One of the perhaps more surprising findings: sponsors underestimate the amount of intervention participants want and expect from them.

Sponsors also may be wrong in focusing on the company match as the most important indicator of how successful employees are in preparing for retirement (38 percent consider it extremely important and 48 percent say it is very important).

Meanwhile, a more important indicator of preparedness – the percentage of employees who contribute the maximum to the plan – ranks quite a bit farther down the list (17 percent of sponsors rank it as extremely important and 48 percent say it is very important; 8 percent say it is not important).

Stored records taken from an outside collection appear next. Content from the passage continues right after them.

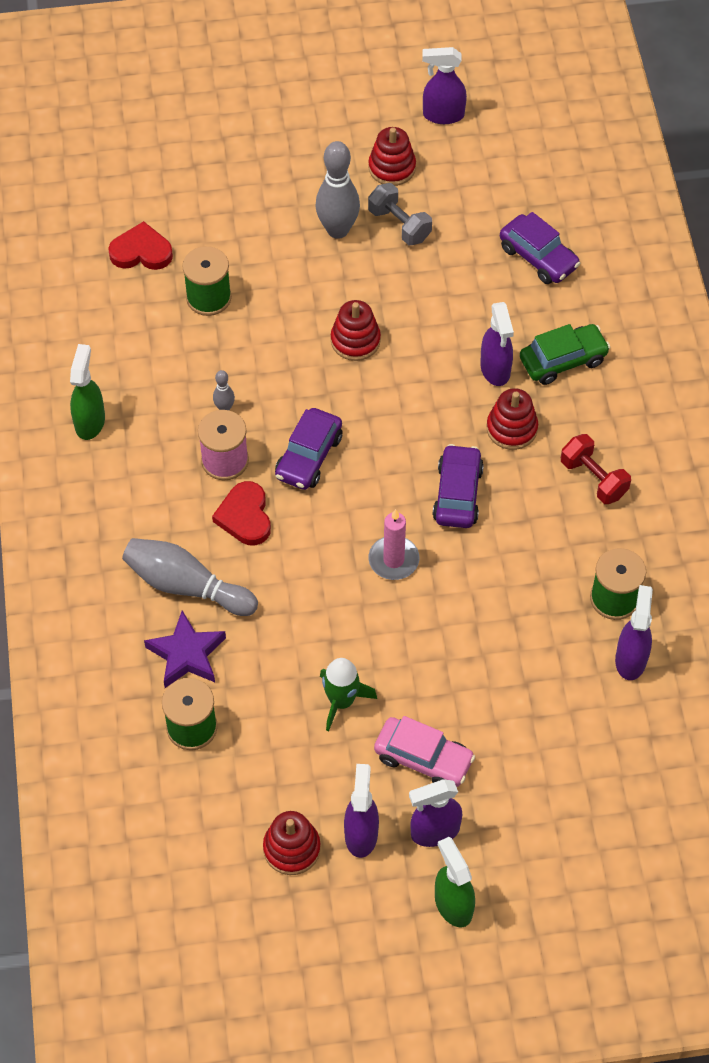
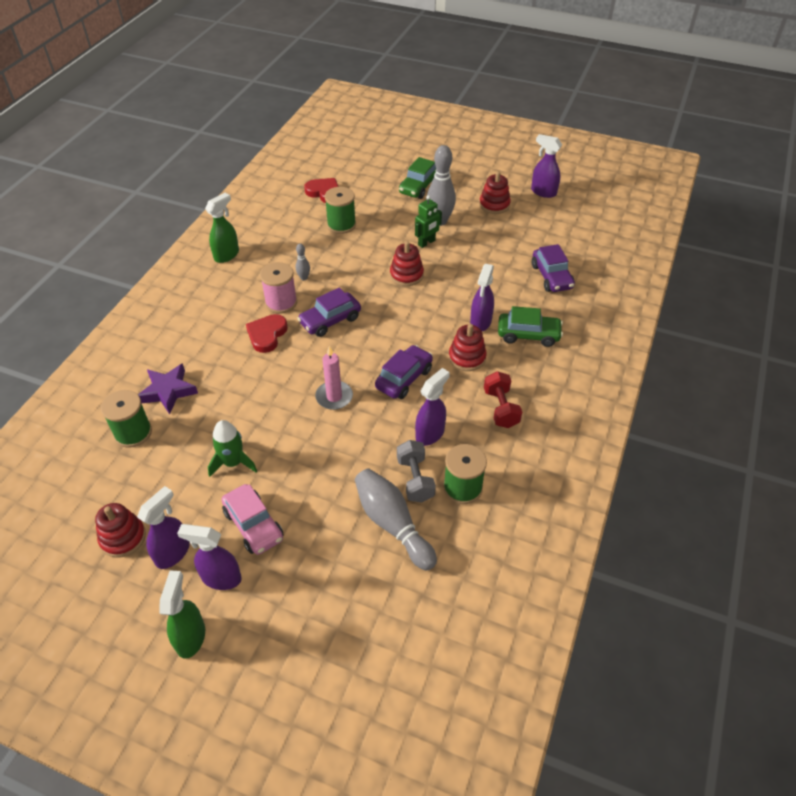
camera: 30 degrees right, 10 degrees down
(186, 586) = (202, 355): grey bowling pin -> grey bowling pin (392, 524)
(267, 181) = (418, 187): none -> green car
(345, 275) = (426, 243): none -> green robot
(399, 225) = (477, 231): grey dumbbell -> grey dumbbell (415, 479)
(631, 659) = (446, 533): purple spray bottle -> purple spray bottle (430, 434)

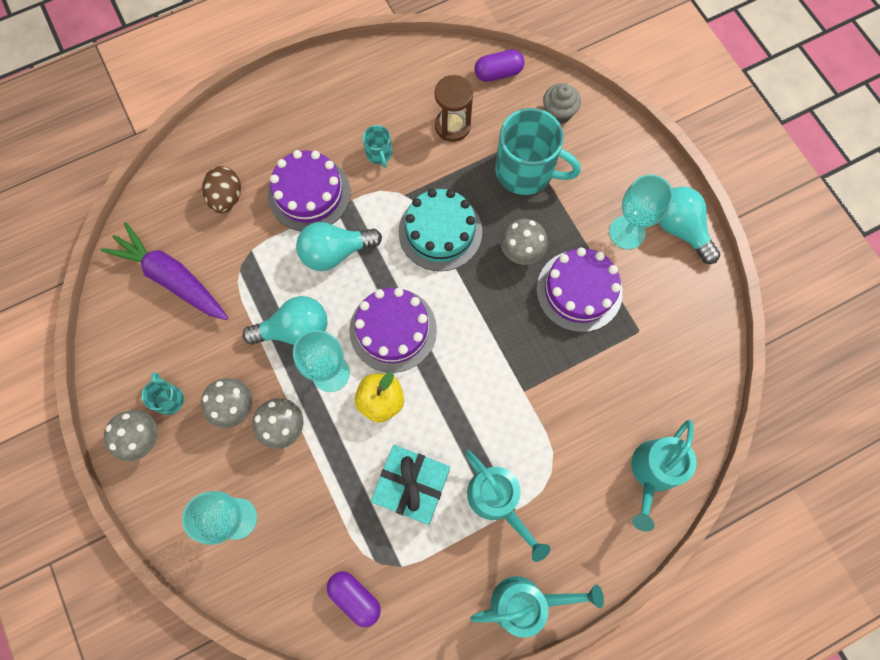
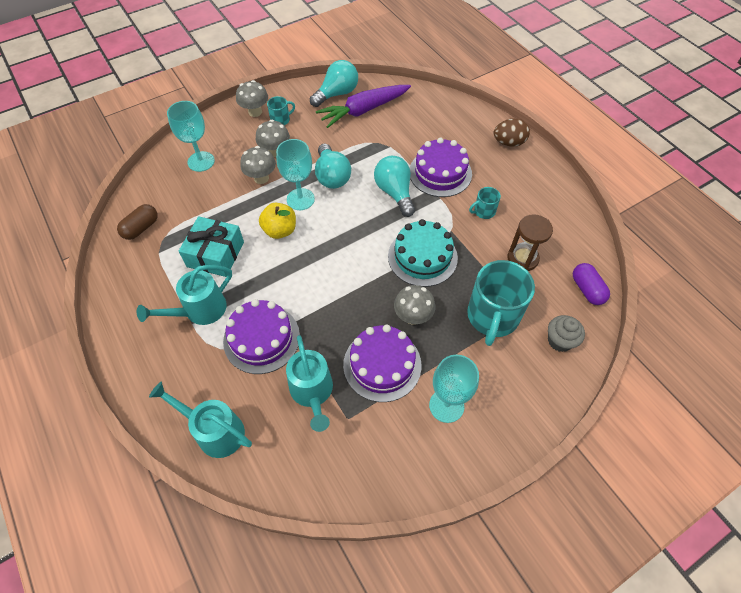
camera: 85 degrees right, 15 degrees down
(172, 278) = (364, 110): purple carrot -> purple carrot turned 150 degrees counterclockwise
(227, 198) = (427, 129): brown egg -> brown egg (508, 143)
(355, 597) = (141, 228): purple capsule -> brown capsule
(393, 330) = (336, 233): purple cake -> purple cake (261, 338)
(526, 602) = (120, 334): turquoise watering can -> turquoise watering can (312, 392)
(680, 229) = (459, 458): turquoise light bulb -> turquoise light bulb (337, 94)

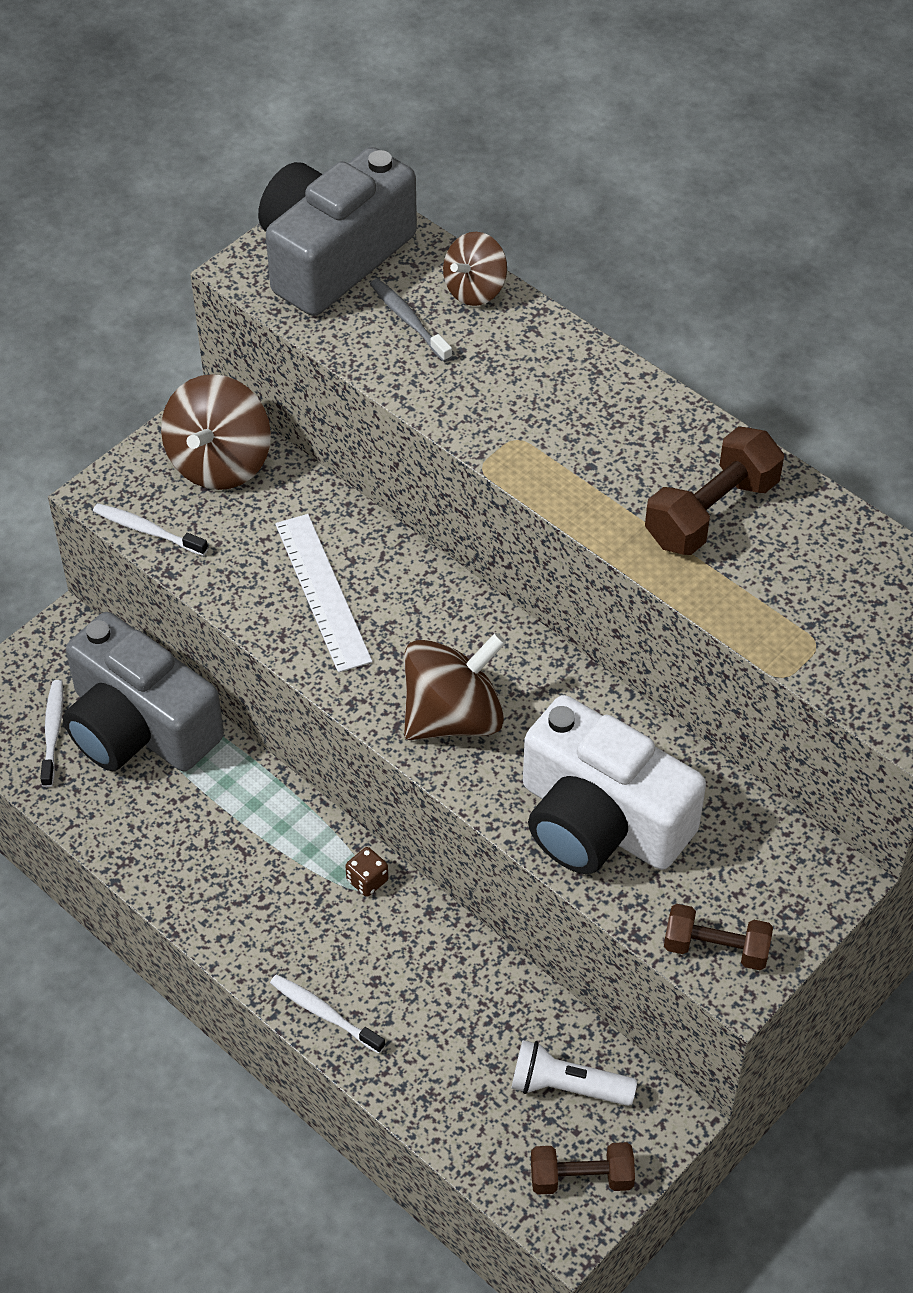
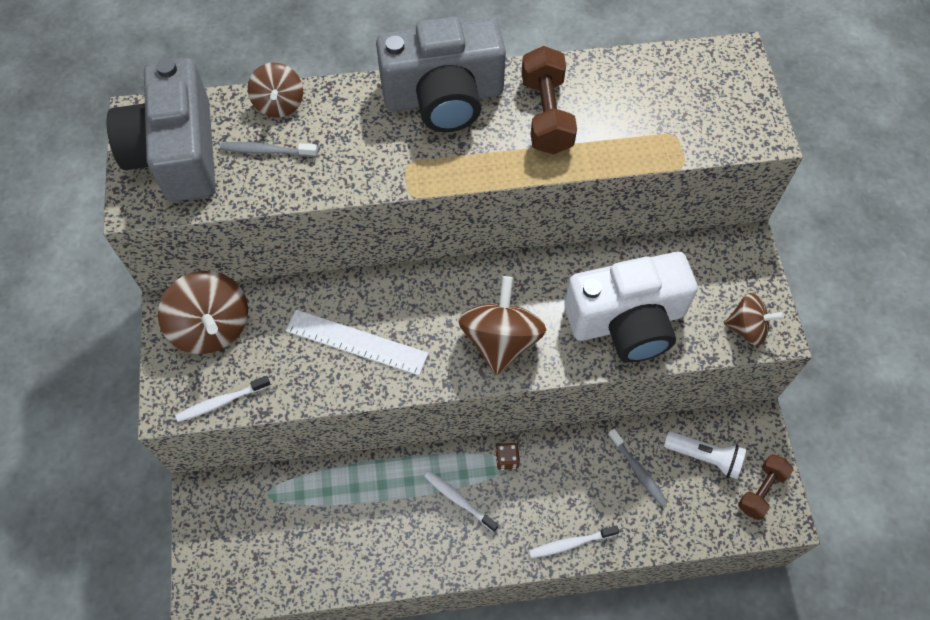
camera: 50 degrees left, 10 degrees up
(53, 732) = (262, 554): white toothbrush -> white toothbrush (459, 500)
(139, 726) = (303, 503): grey camera -> grey camera (444, 97)
(480, 1024) = (638, 470): none -> grey toothbrush
(566, 1086) = (705, 457): white flashlight -> white flashlight turned 120 degrees counterclockwise
(716, 948) = (747, 328): brown dumbbell -> brown spinning top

Sponsors also think they’re doing a “solid job” in maintaining plan participation, but only 28 percent actually measure how ready their employees are to retire. They’re far more concerned with the actual overall participation rate (83 percent measure for that) and the percentage of employees who take full advantage of the company match (81 percent measure for that).

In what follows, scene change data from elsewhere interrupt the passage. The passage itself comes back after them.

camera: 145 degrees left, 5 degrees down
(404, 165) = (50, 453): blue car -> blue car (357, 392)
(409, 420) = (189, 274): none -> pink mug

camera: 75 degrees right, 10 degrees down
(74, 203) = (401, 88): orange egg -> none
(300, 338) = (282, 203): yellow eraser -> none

Only 16 percent say they are “extremely concerned” that employees might not be saving enough for retirement. While seven out of 10 sponsors see education and communication programs as extremely or very important, they’re not so sanguine about how well they work. Just two out of five say they’re effective.

More troubling, employers assume that 30 percent of their employees prefer to be left alone, when in fact only about 16 percent of their employees actually feel this way, American Century said.

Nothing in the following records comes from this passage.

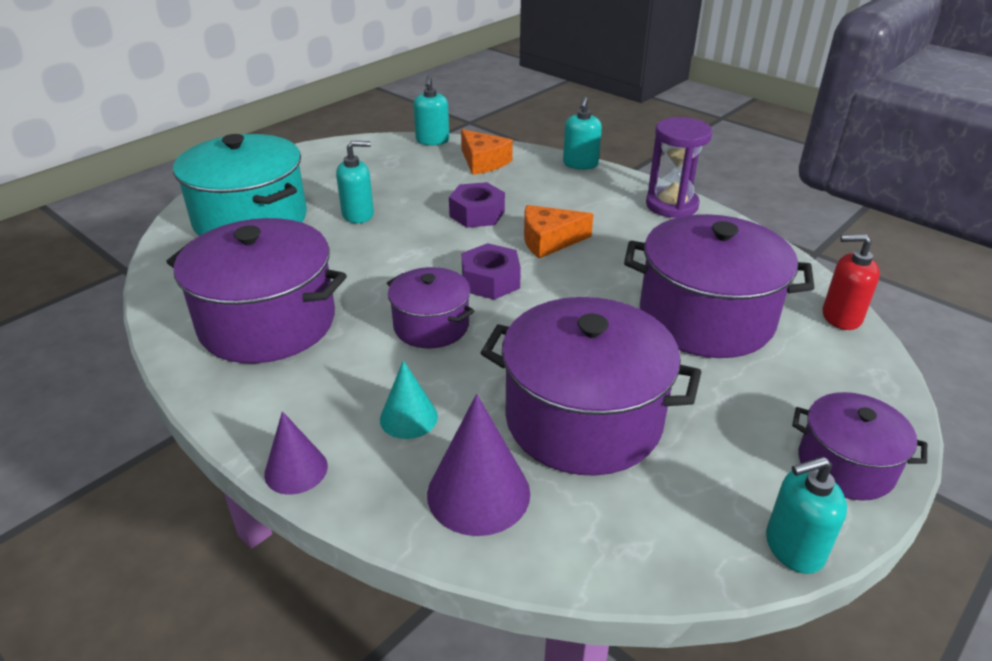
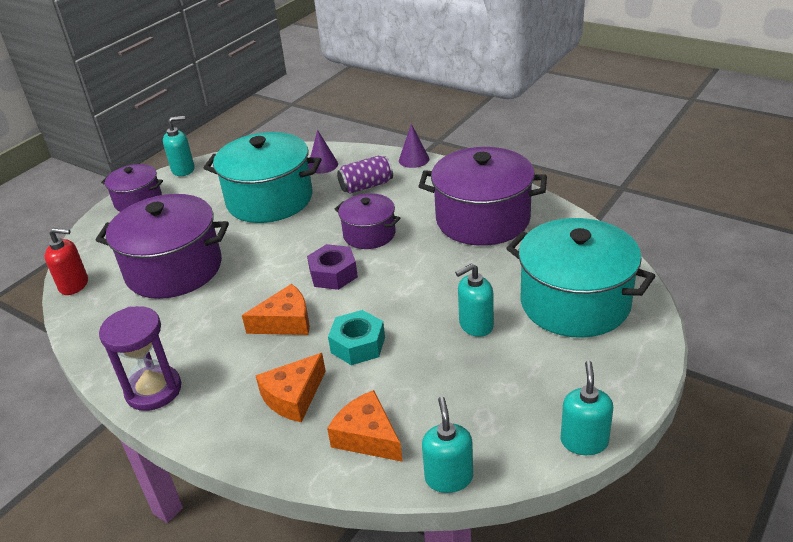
camera: 175 degrees right, 0 degrees up
(408, 418) = (366, 186): turquoise cone -> purple can
(477, 214) = (358, 345): purple nut -> turquoise nut
(478, 493) = (323, 165): purple cone -> purple cone, size x0.62
(540, 188) = (293, 397): none -> orange cheese
(580, 164) = (243, 452): turquoise soap dispenser -> turquoise soap dispenser (584, 441)
(583, 419) = (269, 199): purple pot -> turquoise pot

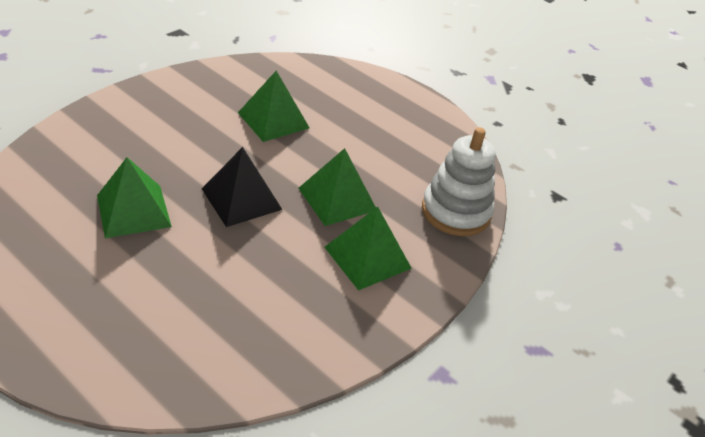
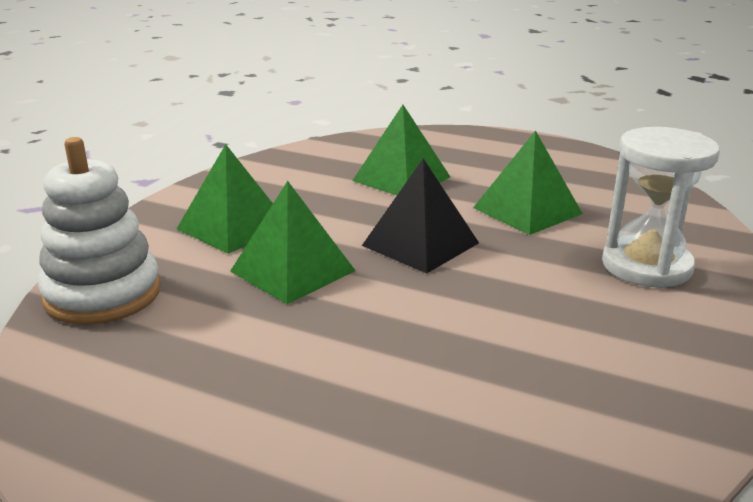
camera: 170 degrees right, 15 degrees down
(119, 140) = (646, 266): none -> white hourglass
(273, 120) = (466, 356): green pyramid -> green pyramid (401, 178)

There’s another disconnect regarding automatic enrollment. Only 20 percent of sponsors said it is “extremely important” vs. 31 percent of participants aged 55-65 who thought so.

Moreover, while more than 60 percent of employees favored an auto enrollment option that took 6 percent of their pay for saving, 57 percent of companies still don’t offer auto enrollment at all.

Employers cited several reasons for not using auto enrollment, from fear of employee backlash (39 percent) to having to deal with additional administration (16 percent) or the cost of a company match (6 percent). The good news is that 38 percent said they just hadn’t considered it yet.

The same holds true for annual automatic increases in the amount vested, with 21 percent of 55-to-65-year-old participants saying increases were “extremely important” vs. only 13 percent of plan sponsors.

Then there’s the issue of plan advisors. Employees didn’t weigh in on this one, of course, but three out of four employers use advisors — and among those who don’t, 30 percent said they were likely to in the future.